# [Problem description]
Repeat the data exactly. Pictures are not part of the copy.

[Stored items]
^^^^
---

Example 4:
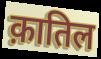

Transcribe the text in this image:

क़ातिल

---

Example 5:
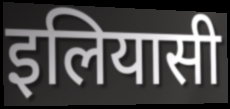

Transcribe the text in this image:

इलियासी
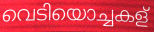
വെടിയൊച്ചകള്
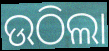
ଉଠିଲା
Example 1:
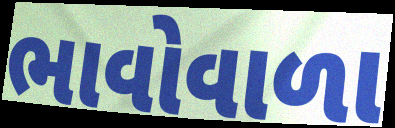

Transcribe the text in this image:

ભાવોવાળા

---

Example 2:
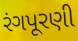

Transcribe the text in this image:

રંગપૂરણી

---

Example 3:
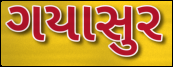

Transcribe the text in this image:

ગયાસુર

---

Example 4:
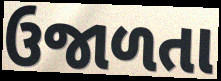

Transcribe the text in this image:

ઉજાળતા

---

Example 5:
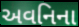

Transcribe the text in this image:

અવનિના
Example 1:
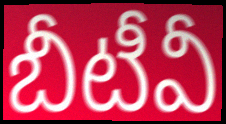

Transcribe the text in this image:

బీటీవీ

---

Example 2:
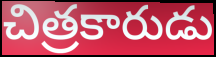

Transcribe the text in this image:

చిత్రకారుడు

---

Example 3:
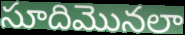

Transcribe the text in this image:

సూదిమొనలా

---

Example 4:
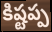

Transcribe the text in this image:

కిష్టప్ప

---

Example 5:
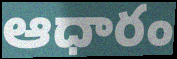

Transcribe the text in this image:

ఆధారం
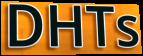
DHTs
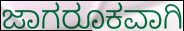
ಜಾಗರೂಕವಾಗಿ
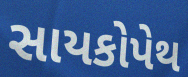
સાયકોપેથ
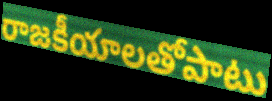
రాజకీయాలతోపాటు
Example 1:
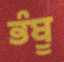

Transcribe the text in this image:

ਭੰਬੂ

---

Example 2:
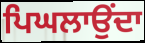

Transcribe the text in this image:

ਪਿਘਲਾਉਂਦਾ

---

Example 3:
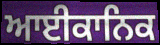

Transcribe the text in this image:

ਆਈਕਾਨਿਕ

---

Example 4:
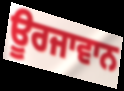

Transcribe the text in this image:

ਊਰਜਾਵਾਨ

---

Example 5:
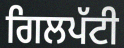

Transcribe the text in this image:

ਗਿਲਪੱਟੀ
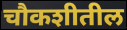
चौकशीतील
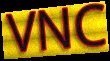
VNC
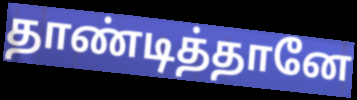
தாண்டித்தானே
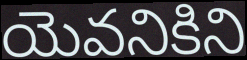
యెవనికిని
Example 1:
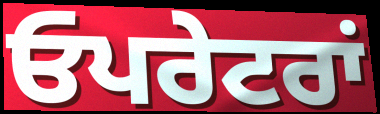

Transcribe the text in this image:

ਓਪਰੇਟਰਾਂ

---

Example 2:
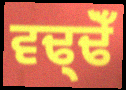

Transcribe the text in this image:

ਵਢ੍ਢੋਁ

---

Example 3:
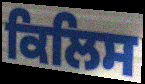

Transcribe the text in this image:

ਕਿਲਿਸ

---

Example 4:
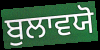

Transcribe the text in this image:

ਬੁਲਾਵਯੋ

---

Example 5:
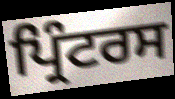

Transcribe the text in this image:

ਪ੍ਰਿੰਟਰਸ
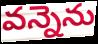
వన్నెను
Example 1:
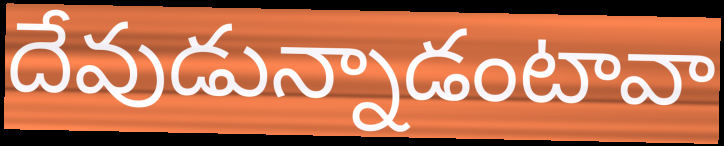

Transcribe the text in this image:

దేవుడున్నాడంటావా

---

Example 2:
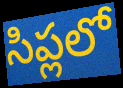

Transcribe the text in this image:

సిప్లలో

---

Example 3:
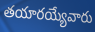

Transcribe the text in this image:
^^^^
# [Finished task]
---

Example 4:

Transcribe the text in this image:

क़ातिल

---

Example 5:

Transcribe the text in this image:

इलियासी
വെടിയൊച്ചകള്
ଉଠିଲା
Example 1:

Transcribe the text in this image:

ભાવોવાળા

---

Example 2:

Transcribe the text in this image:

રંગપૂરણી

---

Example 3:

Transcribe the text in this image:

ગયાસુર

---

Example 4:

Transcribe the text in this image:

ઉજાળતા

---

Example 5:

Transcribe the text in this image:

અવનિના
Example 1:

Transcribe the text in this image:

బీటీవీ

---

Example 2:

Transcribe the text in this image:

చిత్రకారుడు

---

Example 3:

Transcribe the text in this image:

సూదిమొనలా

---

Example 4:

Transcribe the text in this image:

కిష్టప్ప

---

Example 5:

Transcribe the text in this image:

ఆధారం
DHTs
ಜಾಗರೂಕವಾಗಿ
સાયકોપેથ
రాజకీయాలతోపాటు
Example 1:

Transcribe the text in this image:

ਭੰਬੂ

---

Example 2:

Transcribe the text in this image:

ਪਿਘਲਾਉਂਦਾ

---

Example 3:

Transcribe the text in this image:

ਆਈਕਾਨਿਕ

---

Example 4:

Transcribe the text in this image:

ਊਰਜਾਵਾਨ

---

Example 5:

Transcribe the text in this image:

ਗਿਲਪੱਟੀ
चौकशीतील
VNC
தாண்டித்தானே
యెవనికిని
Example 1:

Transcribe the text in this image:

ਓਪਰੇਟਰਾਂ

---

Example 2:

Transcribe the text in this image:

ਵਢ੍ਢੋਁ

---

Example 3:

Transcribe the text in this image:

ਕਿਲਿਸ

---

Example 4:

Transcribe the text in this image:

ਬੁਲਾਵਯੋ

---

Example 5:

Transcribe the text in this image:

ਪ੍ਰਿੰਟਰਸ
వన్నెను
Example 1:

Transcribe the text in this image:

దేవుడున్నాడంటావా

---

Example 2:

Transcribe the text in this image:

సిప్లలో

---

Example 3:

Transcribe the text in this image:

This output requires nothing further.